Usant de la permission, Sancho s'arrangea du mieux qu'il put sur son âne, tira ses provisions du bissac, et se mit à manger tout en cheminant derrière son maître. Presque à chaque pas, il s'arrêtait pour donner une embrassade à son outre, et il le faisait de si bon cœur qu'il aurait réjoui le plus achalandé cabaretier de la province de Malaga. Ce passe-temps délectable lui faisait oublier les promesses de son seigneur, et considérer pour agréable occupation la recherche des aventures.

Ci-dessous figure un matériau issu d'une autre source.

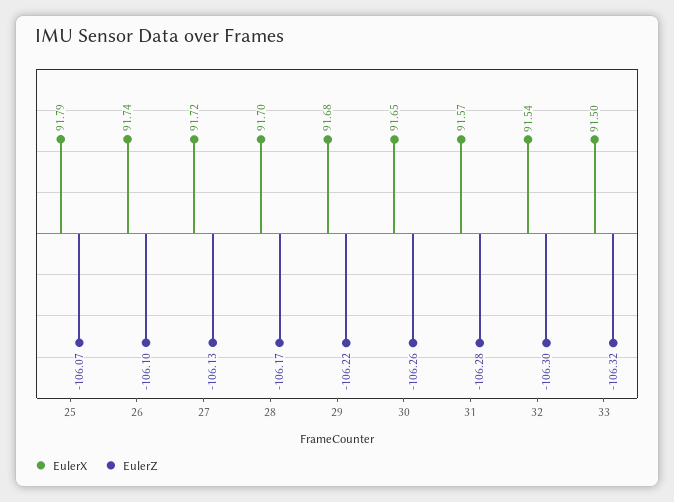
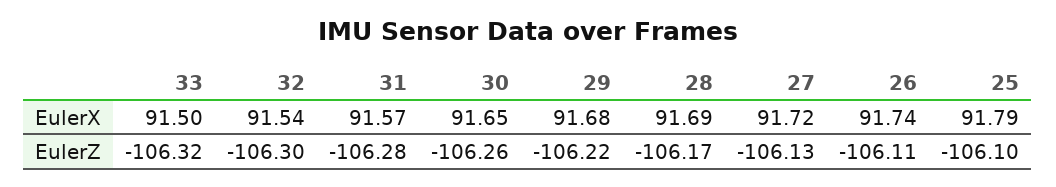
  {
    "EulerX": {
      "25": 91.79,
      "26": 91.74,
      "27": 91.72,
-     "28": 91.7,
+     "28": 91.69,
      "29": 91.68,
      "30": 91.65,
      "31": 91.57,
      "32": 91.54,
      "33": 91.5
    },
    "EulerZ": {
-     "25": -106.07,
+     "25": -106.1,
-     "26": -106.1,
+     "26": -106.11,
      "27": -106.13,
      "28": -106.17,
      "29": -106.22,
      "30": -106.26,
      "31": -106.28,
      "32": -106.3,
      "33": -106.32
    }
  }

Le soir ils s'arrêtèrent sous un massif d'arbres. Don Quichotte arracha de l'un d'eux une branche assez forte pour lui servir de lance, puis y ajusta le fer de celle qui s'était brisée entre ses mains, il passa la nuit entière sans fermer l'œil, ne cessant de penser à sa Dulcinée, afin de se conformer à ce qu'il avait vu dans ses livres sur l'obligation imposée aux chevaliers errants de veiller sans cesse occupés du souvenir de leurs dames. Quant à Sancho, qui avait le ventre plein, il dormit jusqu'au matin, et les rayons du soleil qui lui donnaient dans le visage, non plus que le chant des oiseaux qui saluaient joyeusement la venue du jour, ne l'auraient réveillé si son maître ne l'eût appelé cinq ou six fois. En ouvrant les yeux, son premier soin fut de faire une caresse à son outre, qu'il s'affligea de trouver moins rebondie que la veille, car il ne se voyait guère sur le chemin de la remplir de si tôt. Pour don Quichotte, il refusa toute nourriture, préférant, comme on l'a dit, se repaître de ses amoureuses pensées.

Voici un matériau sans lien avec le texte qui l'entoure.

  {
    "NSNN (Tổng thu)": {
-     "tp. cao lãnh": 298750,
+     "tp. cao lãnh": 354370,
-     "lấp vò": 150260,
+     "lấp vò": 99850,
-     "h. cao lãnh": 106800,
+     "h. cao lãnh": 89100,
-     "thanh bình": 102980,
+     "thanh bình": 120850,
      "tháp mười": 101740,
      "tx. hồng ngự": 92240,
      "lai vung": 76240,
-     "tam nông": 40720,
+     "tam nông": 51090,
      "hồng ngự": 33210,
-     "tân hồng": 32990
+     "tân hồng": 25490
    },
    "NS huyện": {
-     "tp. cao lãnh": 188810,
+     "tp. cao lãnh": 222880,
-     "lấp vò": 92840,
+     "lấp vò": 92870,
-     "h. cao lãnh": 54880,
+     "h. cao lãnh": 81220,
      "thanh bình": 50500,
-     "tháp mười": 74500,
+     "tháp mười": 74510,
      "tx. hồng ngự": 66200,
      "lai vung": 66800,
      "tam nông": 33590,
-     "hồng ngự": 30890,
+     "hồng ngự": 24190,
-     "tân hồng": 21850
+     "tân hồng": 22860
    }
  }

Ils reprirent le chemin du Puerto-Lapice, dont, vers trois heures de l'après-midi, ils aperçurent l'entrée: Ami Sancho, s'écria aussitôt don Quichotte, c'est ici que nous allons pouvoir plonger nos bras jusqu'aux coudes dans ce qu'on appelle les aventures. Écoute-moi bien, et n'oublie pas ce que je vais te dire: quand même tu me verrais dans le plus grand péril, garde-toi de jamais tirer l'épée, à moins de reconnaître, à n'en pas douter, que nous avons affaire à des gens de rien, à de la basse et vile engeance; oh! dans ce cas, tu peux me secourir: mais si j'étais aux prises avec des chevaliers, les lois de la chevalerie t'interdisent formellement de venir à mon aide, tant que tu n'auras pas été toi-même armé chevalier.